=== Section Start ===
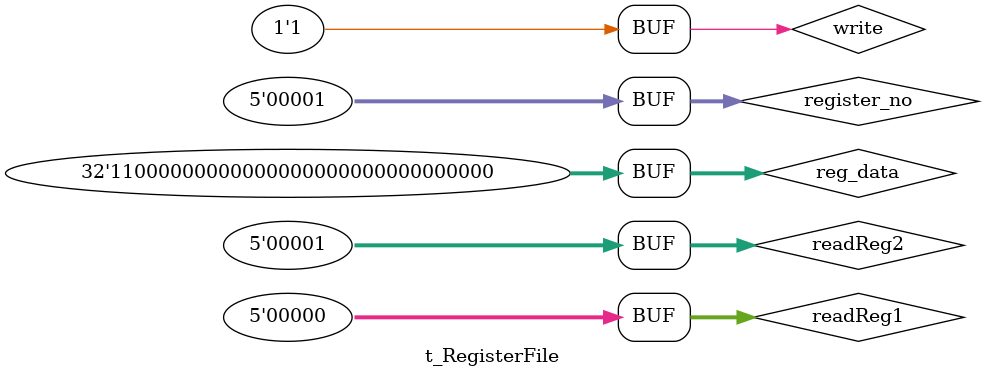
<source format=v>
/**
*	Test bench for Register file
*	By: Omkar Prabhu 16CO233
*	28th October 2017
*/


`timescale 1ns/100ps

module t_RegisterFile;

    // outputs
    wire [0:31] readData1;
    wire [0:31] readData2;

    // inputs
    reg write;
    reg [0:4] register_no, readReg1, readReg2;
    reg [0:31] reg_data;
    
    // Register file thread instantated
    RegisterFile inst ( write, reg_data, register_no, readReg1, readReg2, readData1, readData2);

    // input combinations
    initial begin

        $dumpfile("RegisterFile.vcd");
        $dumpvars(0, t_RegisterFile);

        write = 1'b1;
        readReg1 = 5'b00000;
        readReg2 = 5'b00000;
        register_no = 5'b00001;
        reg_data = 32'b00111001110011100111001110011110;
        #10;
        write = 1'b0;
        #1;
        readReg1 = 5'b00000;
        #1;
        readReg2 = 5'b00001;
        register_no = 5'b00000;
        reg_data = 32'b00111001110011100111111110011110;
        #10; 
        write = 1'b1;
        #10;
        write = 1'b0;
        #10;
        write = 1'b1;
        register_no = 5'b00001;
        reg_data = 32'b11000000000000000000000000000000;
        #10;
       
    end

    // display outputs
    initial begin
        #1;
        
    end

endmodule

</source>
=== Section End ===
- [BRIEF]: Every record must be duplicated exactly, except for the pictures, which are left out.

- [REPLY]:
<source format=v>
/**
*	Test bench for Register file
*	By: Omkar Prabhu 16CO233
*	28th October 2017
*/


`timescale 1ns/100ps

module t_RegisterFile;

    // outputs
    wire [0:31] readData1;
    wire [0:31] readData2;

    // inputs
    reg write;
    reg [0:4] register_no, readReg1, readReg2;
    reg [0:31] reg_data;
    
    // Register file thread instantated
    RegisterFile inst ( write, reg_data, register_no, readReg1, readReg2, readData1, readData2);

    // input combinations
    initial begin

        $dumpfile("RegisterFile.vcd");
        $dumpvars(0, t_RegisterFile);

        write = 1'b1;
        readReg1 = 5'b00000;
        readReg2 = 5'b00000;
        register_no = 5'b00001;
        reg_data = 32'b00111001110011100111001110011110;
        #10;
        write = 1'b0;
        #1;
        readReg1 = 5'b00000;
        #1;
        readReg2 = 5'b00001;
        register_no = 5'b00000;
        reg_data = 32'b00111001110011100111111110011110;
        #10; 
        write = 1'b1;
        #10;
        write = 1'b0;
        #10;
        write = 1'b1;
        register_no = 5'b00001;
        reg_data = 32'b11000000000000000000000000000000;
        #10;
       
    end

    // display outputs
    initial begin
        #1;
        
    end

endmodule

</source>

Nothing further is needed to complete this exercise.